Leaders: Daniel Bleiberg, Jon Sheldon

A large winter storm passed through Southern California the day and evening before our hike, but nine hardy souls were at the La Cañada carpool point at 7:00AM. The best way to do all four peaks in one day is to take the Mt Gleason road to Forest Service road 3N32. In scouting the trip two weeks earlier (thanks go to Bob Wright, Carol, and Bill Hogshead for accompanying me) I discovered a new locked gate at 11.1 miles from Mill Creek Summit. This lengthened the hike from 10 miles to 14 miles and was a rude shock.

After much pleading, I was able to convince the Forest Service into giving me the key to the gate so that on the day of the scheduled hike our group could get through to the 13.1 mile mark. However, the ranger told me that this was a one-time exception. The gate was erected to keep people out of Pacoima Canyon shooting area (recently closed) northwest of Iron. The rangers do not like to give groups the key because they must change the lock the day before and after the event. It is also a hassle for the group leader who must go to Sunland during the week to pick up and drop off the key. Future trips should just plan to do the whole 14 miles. There is room for about six to eight cars at two turnouts near the gate.

In any case, I did get the key and was determined to use it! After warning the participants that we might have to do only Fox and Condor if the dirt portion of the Forest Service road was impassable due to the storm, we set off. To our surprise, the snow level was about 1,000 feet lower than forecast and the Gleason road was dusted with the white stuff for a few miles. But we took it slowly and reached the hike's starting point around 9:00AM. By this time the weather had cleared nicely and the day's peaks were above the clouds obscuring the Los Angeles basin.

Set of tasks –
• a. Can you transcribe the trip report from "In any case, I" up to and including "Los Angeles basin."?
• b. How would you translate this sentence from the trip report into Spanish: "However, the ranger told me that this was a one-time exception."?
• c. Answer these questions from the trip report:
(i) At what time were the hikers at the La Cañada carpool point?
(ii) About how many cars fit at the two turnouts near the gate?
(iii) Around what time did the group reach the hike's starting point?

Extracted material –

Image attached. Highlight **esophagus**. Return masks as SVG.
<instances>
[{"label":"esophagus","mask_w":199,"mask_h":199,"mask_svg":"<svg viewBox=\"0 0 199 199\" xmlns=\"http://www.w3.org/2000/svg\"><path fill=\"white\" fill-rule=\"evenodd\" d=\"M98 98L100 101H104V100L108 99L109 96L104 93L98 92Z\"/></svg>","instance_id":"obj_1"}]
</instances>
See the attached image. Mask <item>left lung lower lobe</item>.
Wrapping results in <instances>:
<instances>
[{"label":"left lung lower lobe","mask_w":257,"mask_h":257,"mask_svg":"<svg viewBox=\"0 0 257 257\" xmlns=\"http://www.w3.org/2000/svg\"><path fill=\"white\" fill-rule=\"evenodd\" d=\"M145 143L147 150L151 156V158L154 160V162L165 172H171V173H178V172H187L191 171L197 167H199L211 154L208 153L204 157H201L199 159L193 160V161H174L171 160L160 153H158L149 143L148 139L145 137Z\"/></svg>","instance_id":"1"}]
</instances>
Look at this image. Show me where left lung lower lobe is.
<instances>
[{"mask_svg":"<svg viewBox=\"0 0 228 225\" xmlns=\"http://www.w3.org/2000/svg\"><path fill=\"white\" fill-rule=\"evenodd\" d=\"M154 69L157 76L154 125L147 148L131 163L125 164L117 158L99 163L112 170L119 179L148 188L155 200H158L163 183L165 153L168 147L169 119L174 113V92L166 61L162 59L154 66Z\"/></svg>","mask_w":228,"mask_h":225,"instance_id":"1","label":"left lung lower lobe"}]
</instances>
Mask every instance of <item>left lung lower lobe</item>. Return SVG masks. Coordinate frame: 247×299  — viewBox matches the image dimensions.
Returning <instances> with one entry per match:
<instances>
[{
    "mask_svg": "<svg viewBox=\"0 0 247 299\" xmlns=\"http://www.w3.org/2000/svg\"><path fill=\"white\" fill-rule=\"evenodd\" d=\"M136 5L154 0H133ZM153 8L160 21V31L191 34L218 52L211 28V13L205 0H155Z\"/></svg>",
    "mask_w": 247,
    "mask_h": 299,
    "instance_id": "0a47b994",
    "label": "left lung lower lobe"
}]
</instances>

Solutions to the exercise –
• a.
In any case, I did get the key and was determined to use it! After warning the participants that we might have to do only Fox and Condor if the dirt portion of the Forest Service road was impassable due to the storm, we set off. To our surprise, the snow level was about 1,000 feet lower than forecast and the Gleason road was dusted with the white stuff for a few miles. But we took it slowly and reached the hike's starting point around 9:00AM. By this time the weather had cleared nicely and the day's peaks were above the clouds obscuring the Los Angeles basin.

• b. Sin embargo, el guardabosques me dijo que esta era una excepción única.

• c.
(i) 7:00AM
(ii) About six to eight
(iii) Around 9:00AM